# [SOLVED] Unable to get in to secure websites...



## shaheer41 (Jun 5, 2009)

I am using Acer 4920 laptop with Vista Home premium and I am not able to login to any of the sites like gmail,yahoo mail,orkut,facebook,hotmail etc... And I cant use the IM also(Google talk).The error mesage from inernet explorer is "Internet Explorer cannot display the webpage" and From mozilla "Network Timeout" and from chrome "Error 7 (net::ERR_TIMED_OUT): The operation timed out."But i can go to google and such websites.
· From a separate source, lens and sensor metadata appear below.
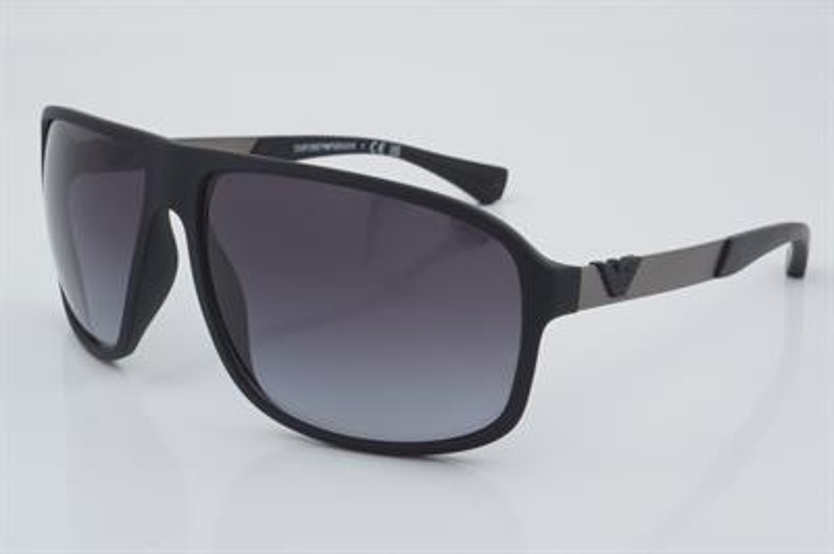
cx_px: 417
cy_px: 277
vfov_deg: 20.1
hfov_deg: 29.9
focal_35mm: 68
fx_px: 1562
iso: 100
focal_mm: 45
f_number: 32
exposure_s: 1/4
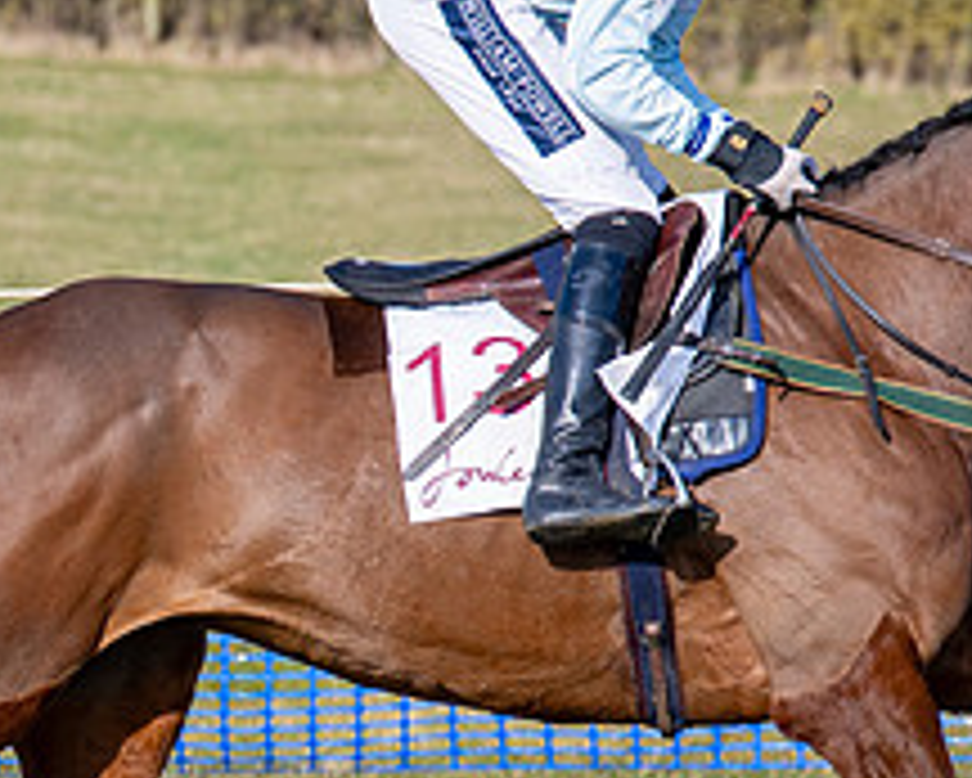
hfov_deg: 4.4
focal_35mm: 443
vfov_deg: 3.5
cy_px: 564
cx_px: 271
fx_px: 12750
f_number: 2.8
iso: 100
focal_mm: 88
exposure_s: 1/2000
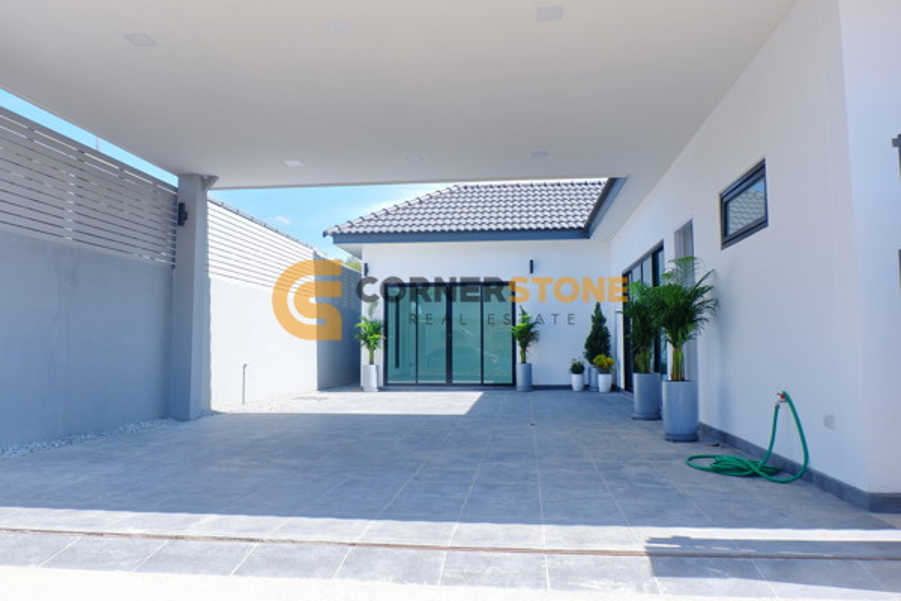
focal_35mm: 24
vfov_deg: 53.1
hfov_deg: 73.7
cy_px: 300
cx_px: 450
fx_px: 601
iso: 200
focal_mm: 16
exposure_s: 1/420
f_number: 6.4
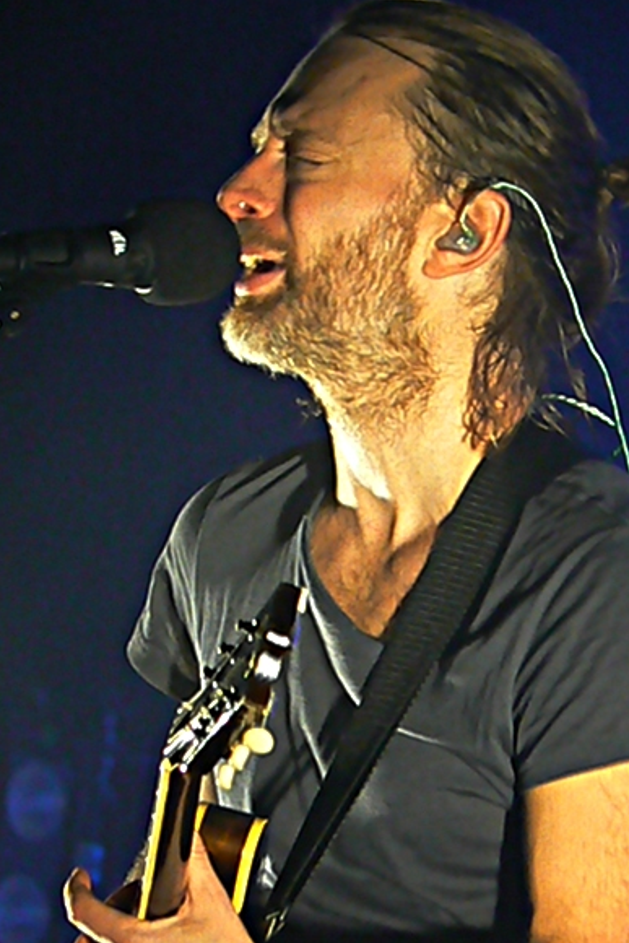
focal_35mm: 360
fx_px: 9429
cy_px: 510
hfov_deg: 3.8
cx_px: 330
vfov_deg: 5.7
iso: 800
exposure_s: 1/50
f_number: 3.3
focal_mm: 50.1
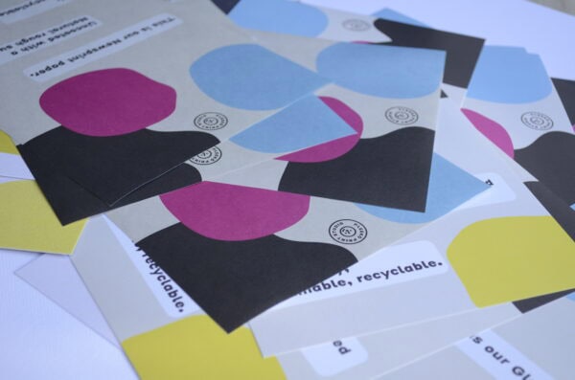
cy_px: 190
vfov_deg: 22.5
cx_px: 288
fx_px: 956
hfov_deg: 33.5
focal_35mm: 60
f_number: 5.3
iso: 100
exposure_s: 1/60
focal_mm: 40
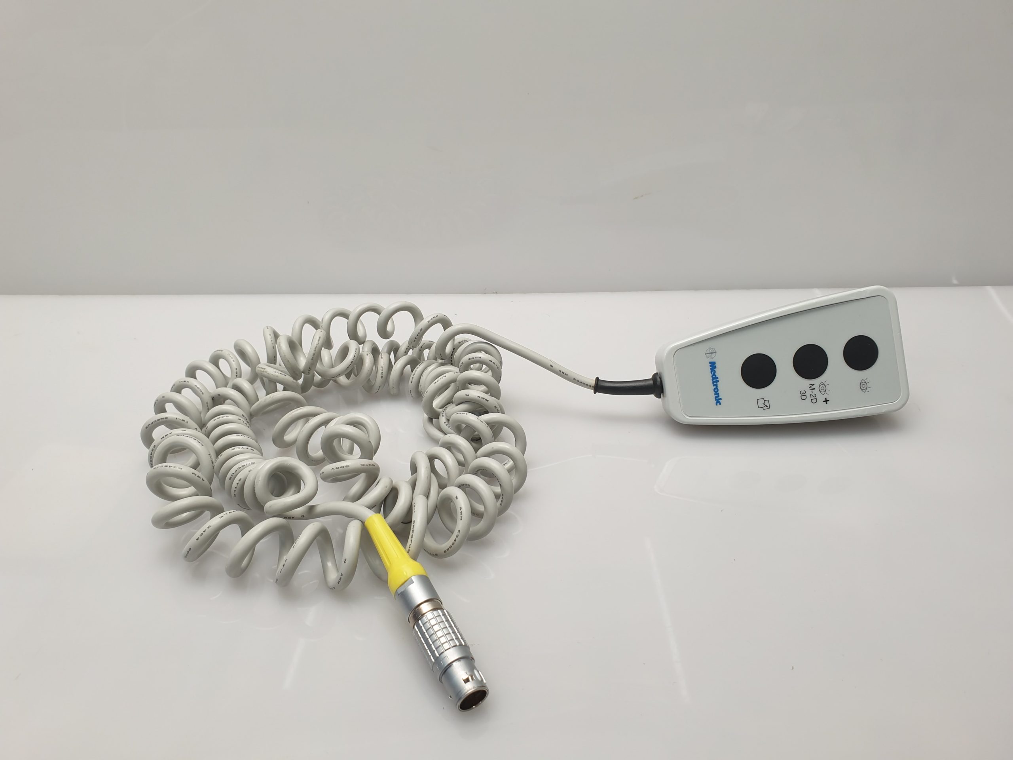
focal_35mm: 26
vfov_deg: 53.1
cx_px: 506
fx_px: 761
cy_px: 380
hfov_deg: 67.3
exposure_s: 1/50
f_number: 2.4
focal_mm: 4.3
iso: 64
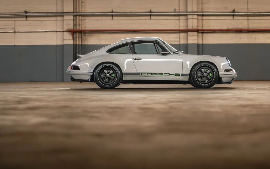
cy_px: 38
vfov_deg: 16.6
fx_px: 574
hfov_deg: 26.4
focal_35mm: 78
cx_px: 161
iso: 640
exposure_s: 1/80
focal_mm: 50
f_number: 1.2
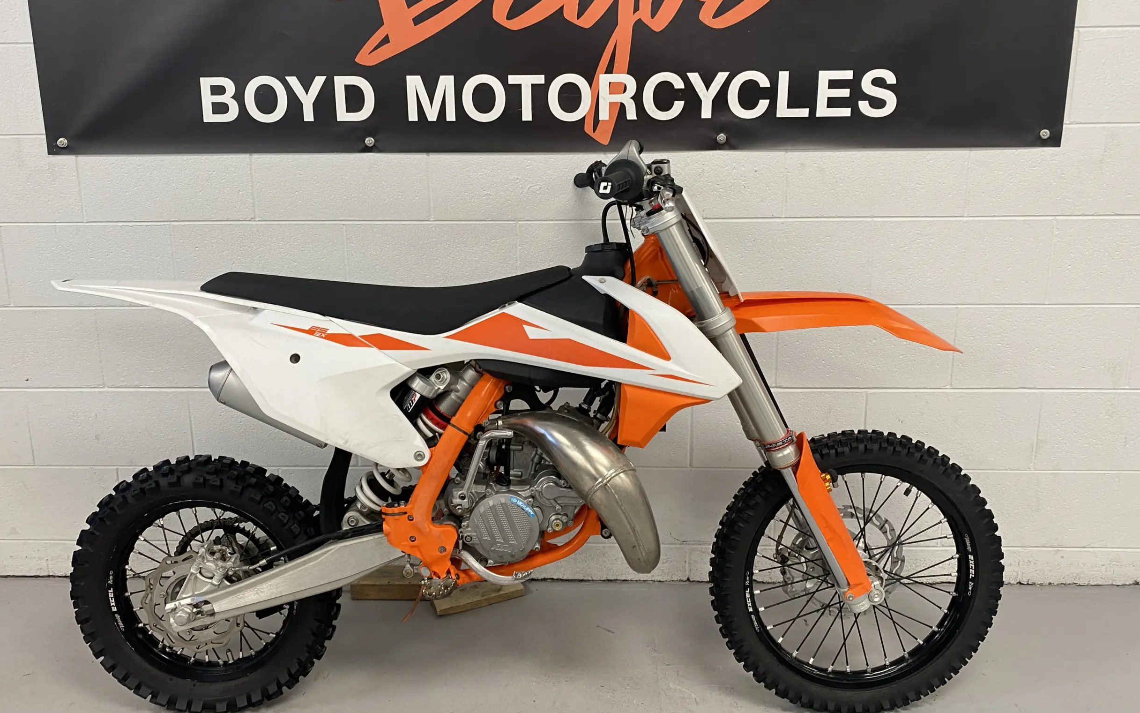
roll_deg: +0.6
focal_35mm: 29
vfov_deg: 43.0
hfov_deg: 64.6
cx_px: 561
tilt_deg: -11.8
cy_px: 297
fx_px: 901
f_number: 1.8
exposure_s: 1/50
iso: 64
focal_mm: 4.25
I have tried all ways like reseting Internet explorer,tried in mozilla and google chrome,system restore to the factory settings,uninstalling windows updates,removing McAfee,turned of windows firewall,turned of user account control,safe mode,cleanboot with microsoft services and I even tried formatting my c drive an reloaded vista...still no good...I checked the proxy setings also.. it is configured to obtain ip addres automatically... I conatced my ISP and they didnt help.....And I checked the host file also....Some thing from my computr is blocking it.....I suspect it is something related to the network configurarion....And am not very good with that......Am really fed up with the issue.. can anyone help me please....
Thanks Shaheer...


----------



## shaheer41 (Jun 5, 2009)

*Re: Unable to get in to secure websites...*

Thank god...the problem is fixed....
I checked another computer with the same modem and I wondered still I am having the same issue....I called my ISP and they send me a techie to me and he found that my modem was a faulty one....He replaced it and every thing is working fine now... I have spend two entire days with this issue......The techie is a million worth to me now.....
Thanks Shaheer...


----------



## koala (Mar 27, 2005)

*Re: Unable to get in to secure websites...*

Thanks for posting your solution. I'll mark this thread as solved. :smile:


----------